We need to aim higher.
We need to be the generation that empowers every human being, where-ever they are, to do whatever they responsibly choose.
And responsibility is important.
It means acknowledging that all systems require boundaries to give them form – without boundaries complexity cannot exist, and everything degrades to a uniform simplicity. I am not at all interested in that.
Responsibility means acknowledging that we live in complex ecological and social environments, and their continued existence (our continued existence) makes demands upon us. Those demands are not about following the whims and desires instilled in us by biological and social evolution – though those can point to important things, and we ignore them at our peril.
Nor can it be simply following the rules that exist, though it must mean looking deeply at those rules, and breaking them only if seems necessary for the benefit of all (yourself and all others).
Respect for individual life, individual liberty, demands of every one of us that we look deeply at everything, ask deeply why things seem to be as they are, and how might they be different in ways that work for all of us, and the living systems that we exist with, and that sustain us?
Understanding evolution tells us that we are the result of heuristics that worked well enough in practice, in the past, for the survival of our ancestors. Not any sort of perfection, just a close enough approximation to be useful in the specific contexts in which our ancestors survived. It seems to be what we are, what we have. We under or over value any aspect of it at our peril.
Life seems to be an eternal exploration of the boundary between order and chaos. Too much order and we cannot adapt to the changes that happen in reality. Too much chaos and the complexity that we must have breaks down.
Eternally, at every level, life seems to be an exploration of this balance.
Demanding safety in schools addresses only the symptoms.
We must demand systems that deliver a reasonable approximation to justice to every individual, everywhere.
That doesn’t mean everyone has the same, or is the same – quite the contrary, it means everyone having enough to be able to make reasonable choices that are meaningful to them, and are responsible in the wider social and ecological contexts within which they live.
There can never be a set of rules that define that.
It must always be an exploration of the infinite.
It must always contain uncertainty and risk – the science and logic of that is beyond any shadow of reasonable doubt.
And the science and logic is also clear, that the evolution of complexity is fundamentally based in cooperation, not competition.
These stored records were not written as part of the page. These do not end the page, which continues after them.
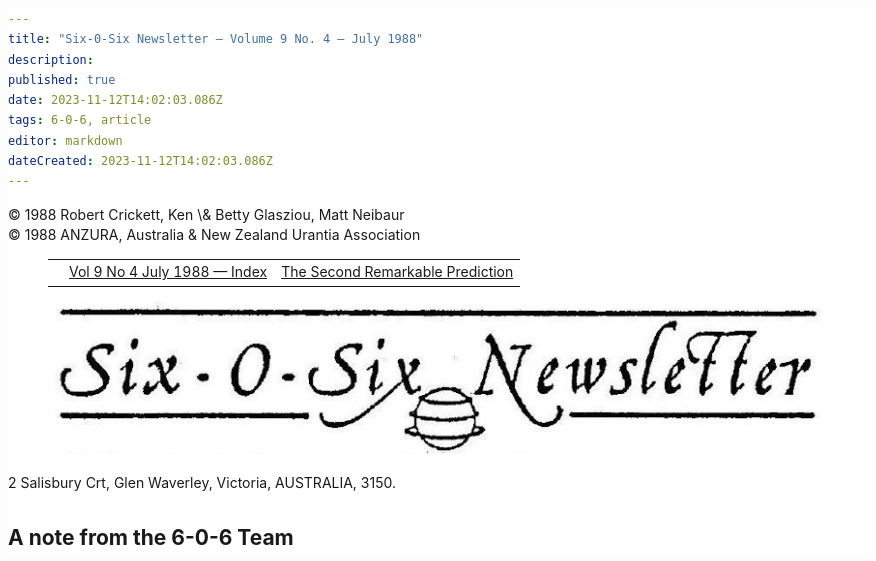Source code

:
 ```yaml
---
title: "Six-0-Six Newsletter — Volume 9 No. 4 — July 1988"
description: 
published: true
date: 2023-11-12T14:02:03.086Z
tags: 6-0-6, article
editor: markdown
dateCreated: 2023-11-12T14:02:03.086Z
---
```


<p class="v-card v-sheet theme--light gray lighten-3 px-2 py-1">© 1988 Robert Crickett, Ken \& Betty Glasziou, Matt Neibaur<br>© 1988 ANZURA, Australia & New Zealand Urantia Association</p>
<figure class="table chapter-navigator">
  <table>
    <tbody>
      <tr>
        <td>
        </td>
        <td>
        <a href="/en/index/articles_606#vol-9-no-4-july-1988">
          <span class="mdi mdi-book-open-variant"></span><span class="pl-2">Vol 9 No 4 July 1988 — Index</span>
        </a>
        </td>
        <td>
        <a href="/en/article/Ken_Glasziou/The_Second_Remarkable_Prediction">
          <span class="pr-2">The Second Remarkable Prediction</span><span class="mdi mdi-arrow-right-drop-circle"></span>
        </a>
        </td>
      </tr>
    </tbody>
  </table>
</figure>


<figure id="Figure_1" class="image urantiapedia" alt="Sis-0-Six">
<img src="/image/article/606/606_banner.jpg">
</figure>

2 Salisbury Crt, Glen Waverley, Victoria, AUSTRALIA, 3150.

## A note from the 6-0-6 Team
Competition leads to simplicity. All complexity is the result of new levels of cooperation.
And Axelrod showed 50 years ago that raw cooperation is always vulnerable to exploitation by cheating strategies, so we need to be ever watchful, ever exploring more effective strategies for detecting and removing cheating strategies.
In this sense, the old saying is as true now as ever before – “the price of liberty is eternal vigilance” – all levels.
So yes – certainly – global citizenship.
And we must address the fundamental issue of using a scarcity based system of measuring value in a market place when computational systems give us the power to automate the production of abundance, that by definition has no market value.
In this sense, intellectual property laws are nothing more than the institutionalization of poverty – an attempt to prop up a system that is no longer serving our needs, and is rapidly moving into the territory of existential level risk.
The economic system is complex.
It has many levels of complex systems that are very important for life and liberty, distributed information, distributed governance, distributed risk management etc.
We need to develop effective mechanisms for distributing all of those things (and more) before we transition away from markets, and transition we must if we wish to survive. UBI may be a part of an effective transition strategy, giving us the years we need.
So we need to think deeply, systemically, about what we do, about where we put the limited time, energy and resources that we have.
Don’t treat the symptoms – focus on the cause.
Look deeply within.
Be cooperative, but not naively so.
Be prepared to do what it takes to identify and remove cheating strategies, at whatever level – and be prepared to admit the mistakes that we all must make in such a process.
Be prepared to take risks, and do so responsibly.
Build your trust networks, and do so with open eyes.